Problem requirements
Write the next part of the guide on file versioning, picking up after its final sentence and not drawing on the lines.

Text shown
__________________________________________________

Versioning refers to saving new copies of your files when you make changes so that you can go back and retrieve specific versions of your files later.
When creating new versions of your files, record what changes are being made to the files and give the new files a unique name. Follow the general advice on the site for naming files, but also consider the following:
Keep track of document versions either sequentially (e.g. v01, v02,) or with a unique date and time ( e.g. 20140403_1800)
DO: FileNm_Guidelines_20140409_v01.docx
DON’T: FileNm_Guidelines_20140409_Review.docx AND FileNm_Guidelines_20140409_Investigation.docx
BECAUSE: Two years from now, you won’t remember what you meant.
Simple file versioning
One simple way to version files is to manually save new versions when you make significant changes. This works well if:
Some useful practices include:
The directory below shows multiple versions of a web page mock-up called DMSSiteHome.jpg. Note the use of v1, v2, etc. to indicate versions. The notations "FISH" and "SandC" indicate different images that were swapped into some versions, i.e. major changes that were made.
Overall, saving multiple versions makes it possible to decide at a later time that you prefer an earlier version. You can then immediately revert back to that version instead of having to retrace your steps to recreate it.

__________________________________________________

[Dataset rows]
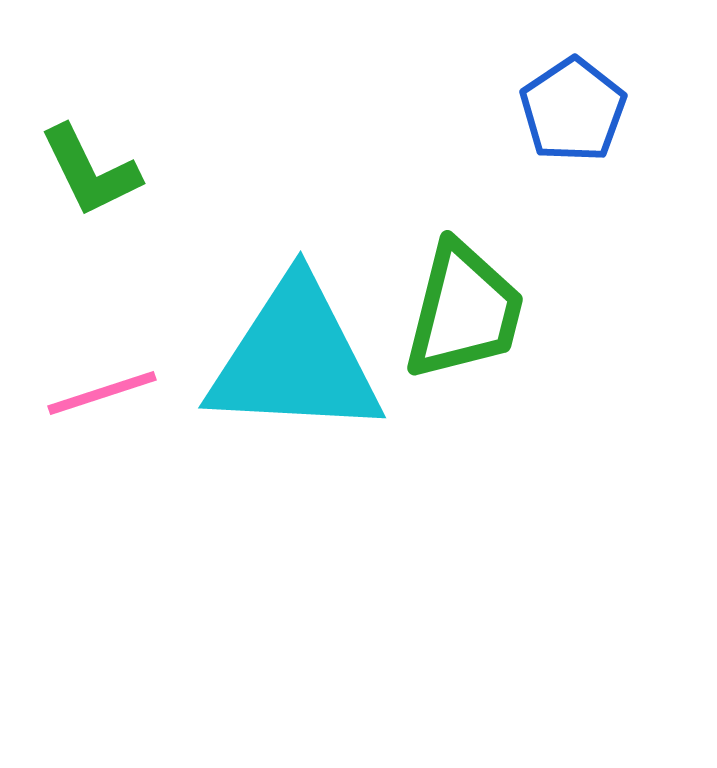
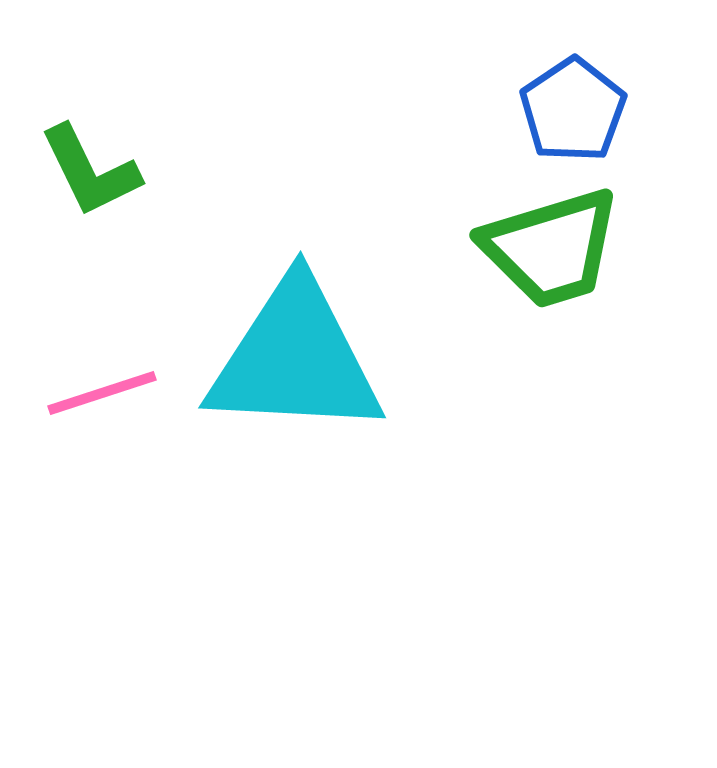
green trapezoid: moved 87 px right, 63 px up; rotated 59 degrees clockwise
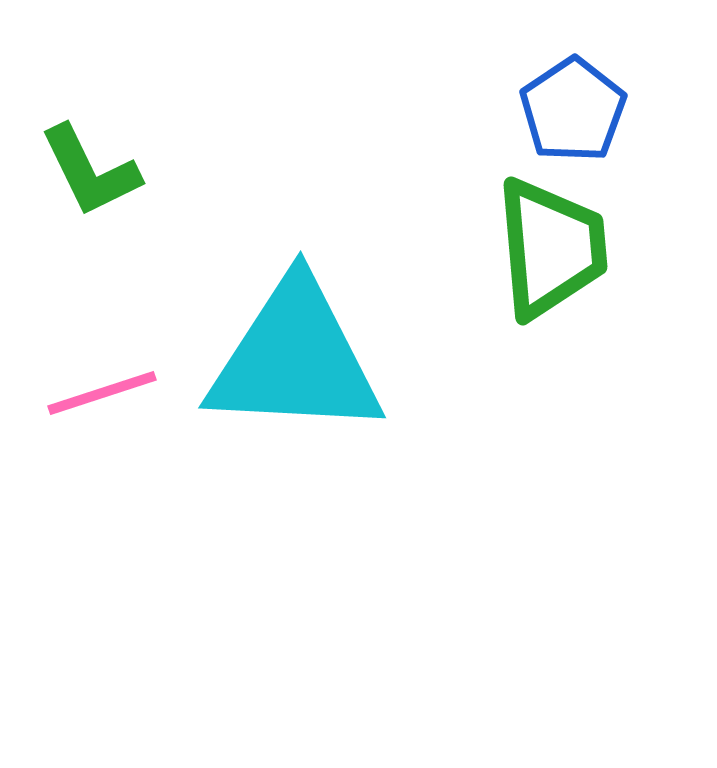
green trapezoid: rotated 78 degrees counterclockwise
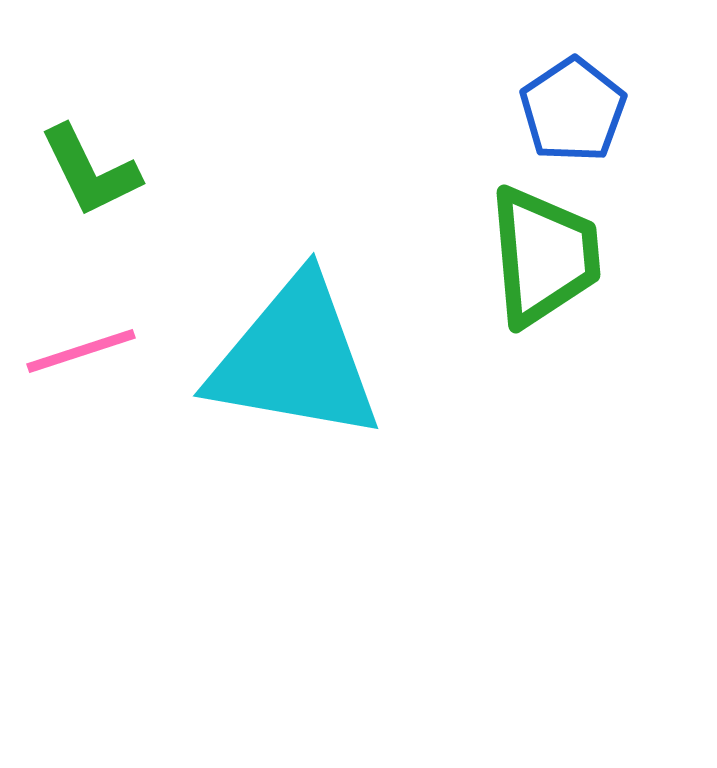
green trapezoid: moved 7 px left, 8 px down
cyan triangle: rotated 7 degrees clockwise
pink line: moved 21 px left, 42 px up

__________________________________________________

The answer
The Simple File Versioning method requires that you remember to save new versions when it is appropriate. This method can become confusing when collaborating on a document with multiple people.
What the manual process described above requires most is self-discipline. Another approach is to use a version control system that manages changes to a project. These system automate some steps while enforcing others and thereby require less self-discipline for more reliable results.
It's hard to know what version control tool is most widely used in research today, but the one that's most talked about is undoubtedly Git. This is largely because of GitHub, a popular hosting site that combines the technical infrastructure for collaboration via Git with a modern web interface. GitHub is free for public and open source projects and for users in academia and nonprofits. GitLab is a well-regarded alternative that some prefer, because the GitLab platform itself is free and open source.
The one caveat may be that these systems do come with a learning curve.
A version control system stores snapshots of a project's files in a repository. Users modify their working copy of the project, then save changes to the repository when they wish to make a permanent record and/or share their work with colleagues. The version control system automatically records when the change was made and by whom, along with the changes themselves.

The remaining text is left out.